Bone microstructure of the forerunners of mammals
Mammals are among the most conspicuous components of today’s terrestrial ecosystems. They have colonised almost every environment on the planet’s surface,
including the poles and the open ocean, are adaptable and intelligent, and are fundamental to ecosystem function and agriculture. Many unique or specialised features have
enabled their success – a warm-blooded physiology, maternal provision of milk, complex teeth, the ability to chew food, and numerous physiological and respiratory
specialisations. These features distinguish them from reptiles, with which they shared an ancestor more than 300 million years ago. Fossil evidence has allowed
palaeontologiststo document the evolutionary origins of mammals from their earliest, reptile-like ancestors. Forerunners of mammals, edited by Anusuya Chinsamy-Turan,
is a collection of articles that explains, and builds upon, our knowledge of this evolutionary ‘stem group’: the not-quite-mammals, or specifically, non-mammalian
synapsids, that experienced their heyday 300–200 million years ago.
The story of these animals is global in scope, drawing on fossil evidence from every continent, and spanning more than a century of research. The messages are relevant to a
wide scientific audience. But they should also be of particular interest to South African readers because an outstanding quantity of relevant fossils were collected from the
Karoo and represent a key contribution to global knowledge (summarised in the second chapter by the South African palaeontologists Roger Smith, Bruce Rubidge and Merrill van
der Walt). There are 16 colour plates that contain artistic reconstructions of ancient faunas and photos of some of the best fossils. These plates give an excellent sense of
the world of the past, and the compelling natural beauty found in the fossil record. More specialised figures are scattered throughout the chapters.
The 11 chapters are peer-reviewed scientific papers written by palaeontological experts. They include both general reviews pitched at the level of a university undergraduate,
and highly technical works on bone microstructure of primarily specialist interest. The most accessible chapters are concentrated towards the beginning and the end of the
book. The first chapter, by Tom Kemp, provides an account of the diversity and evolutionary history of non-mammalian synapsids. The tenth chapter by Jørn Hurum and
Anusuya Chinsamy-Turan begins with a crisp explanation of the oldest fossil mammals, and when key mammalian features can first be seen in the fossil record. The eleventh,
and final, chapter is co-authored by John Ruben and colleagues. It provides a rational and clear account of how ‘warm-bloodedness’ works in mammals and birds,
and what we can infer about its evolution in mammals using the fossil record. This chapter is my personal favourite. Although it provides little new information, it
successfully synthesises complex data on a subject of great scientific interest in a complete but easily digestible form.

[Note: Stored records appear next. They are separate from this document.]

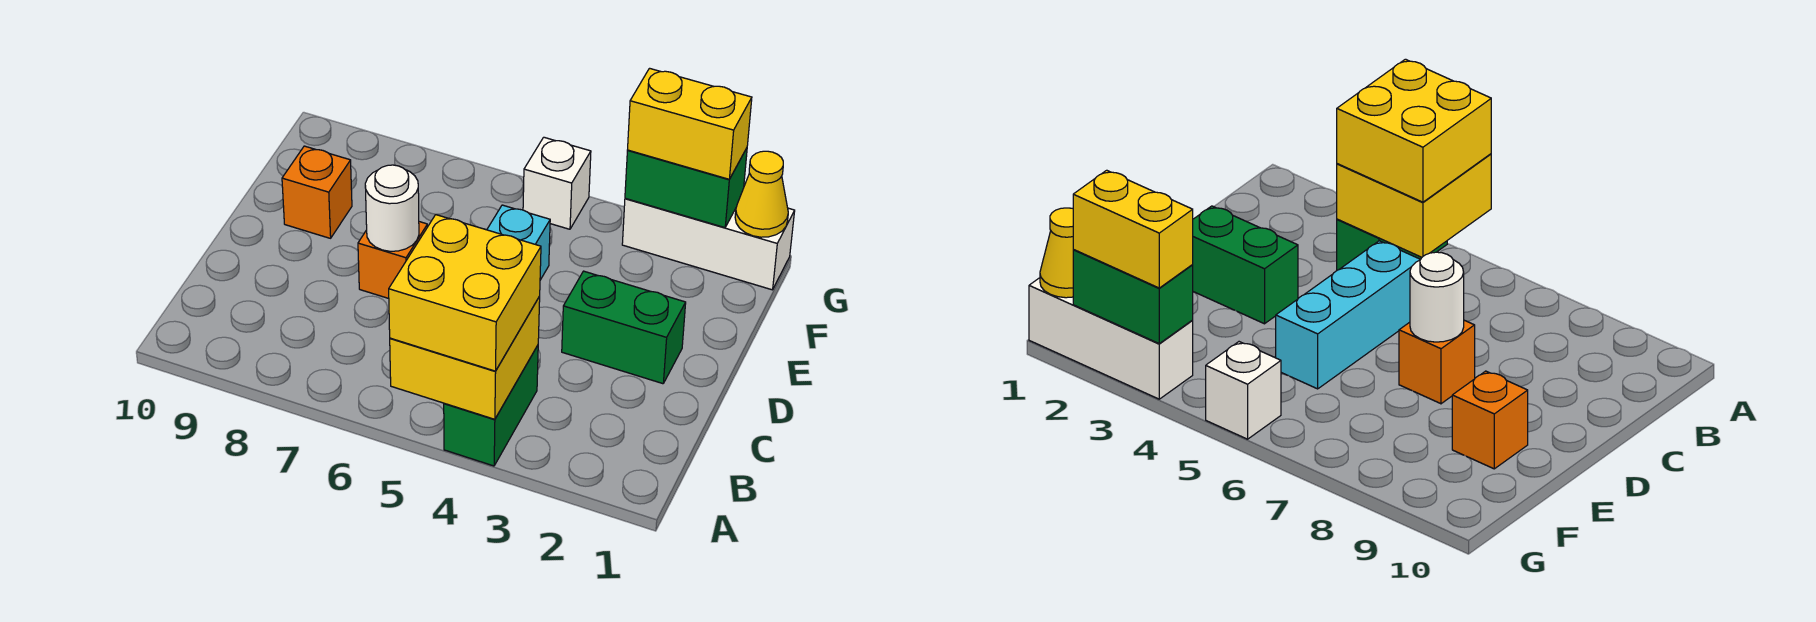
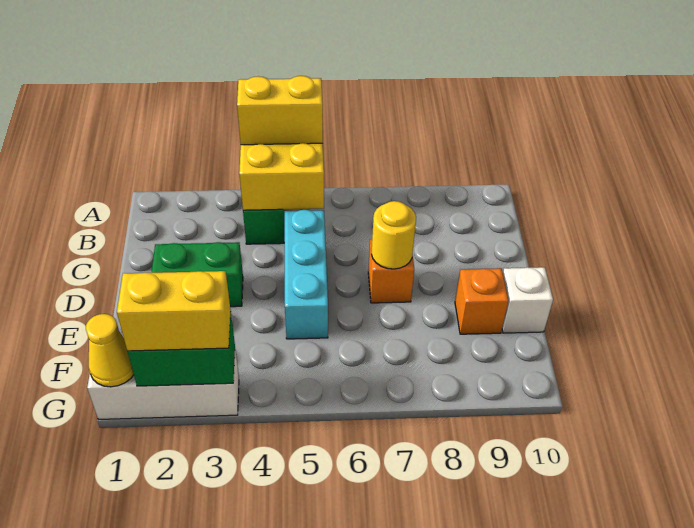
yellow brick A4:B5 level 3 -> yellow brick A4:A5 level 3
white round brick D7 level 2 -> yellow round brick D7 level 2
white brick G5 level 1 -> white brick E10 level 1

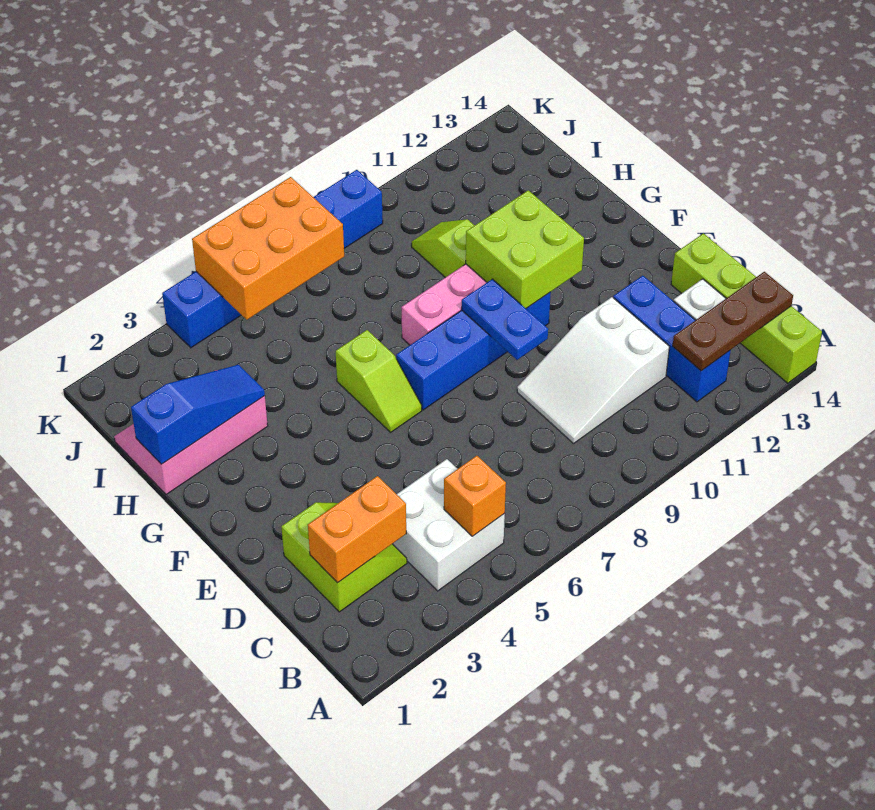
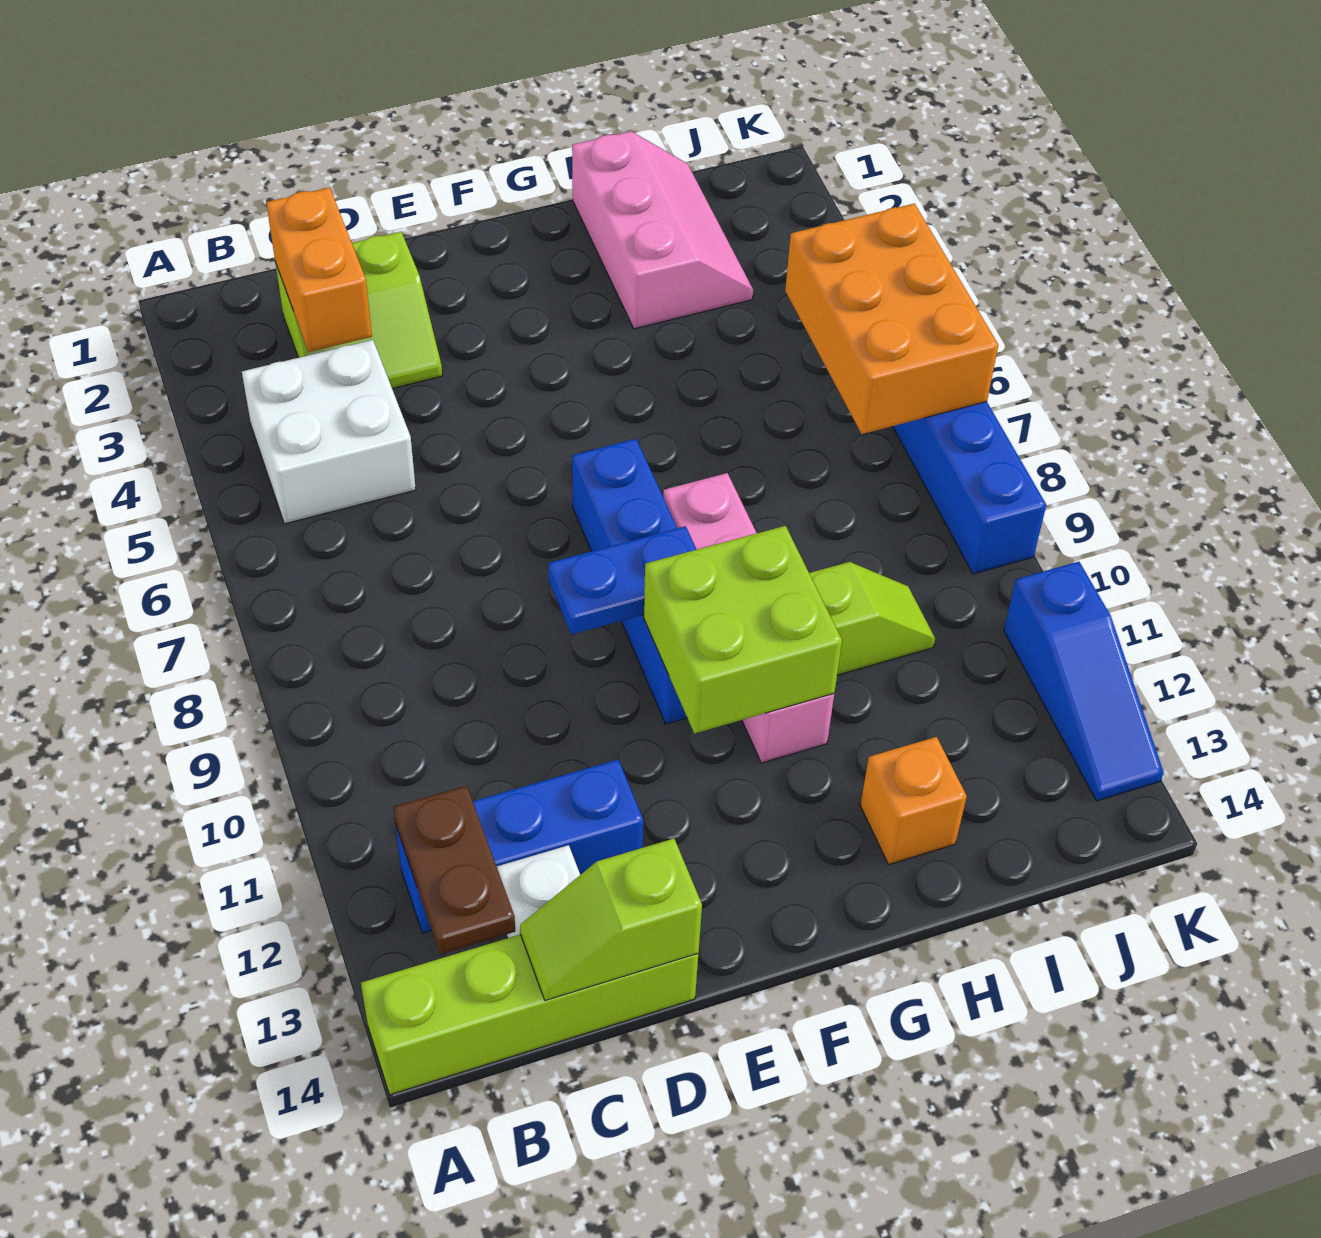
orange brick B5 level 2 -> orange brick H13 level 1
brown plate B12:B14 level 2 -> brown plate B12:B13 level 2
white slope C9:D11 level 1 top 11 -> none
lime slope F6:G6 level 1 top G -> lime slope C14:D14 level 2 top D
blue slope H1:H3 level 2 top 1 -> blue slope K11:K13 level 1 top 11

The central chapters (3-10) provide the meat of new scientific data and insight, focusing on bone microstructure, which is visible through a microscope when bones are sliced
into thin or polished sections. Microstructural patterns provide a record of bone growth, analogous to tree rings, but with substantial added complexity. They can tell us
many things including the age of an animal when it died, when it attained sexual maturity, how rapidly and continuously it grew, and sometimes aspects of its ecology, such as
whether it was aquatic, or perhaps a digger.
My only criticism of this work concerns its rather generally framed title, which conceals its specialist content. The decision to depict dinosaurs on the back cover also
seems devised to bring in the crowds – there is no doubting their popularity, but the book concerns mammalian ancestry, to which dinosaurs are irrelevant. However,
withstanding these niggles, there can be no doubting the significance of this work from an academic or specialist context.
Chinsamy-Turan is an authority on bone microstructure in fossil animals. Her work, and that of others in this area, has doubtlessly provided substantial insights into the
biology of extinct fauna. The unique value of this book is that it provides a state-of-the-art picture of scientific knowledge on pre-mammalian bone microstructure, and what
it tells us about past faunas and the origins of mammalian biology. More accessible works on mammalian origins are available. For example, Tom Kemp’s
The Origin and Evolution of Mammals (2005) is an excellent undergraduate-level textbook. However, from an academic perspective, Chinsamy-Turan’s
Forerunners of Mammals is a great contribution to the science of palaeontology that will be an enduring point of reference on the subject.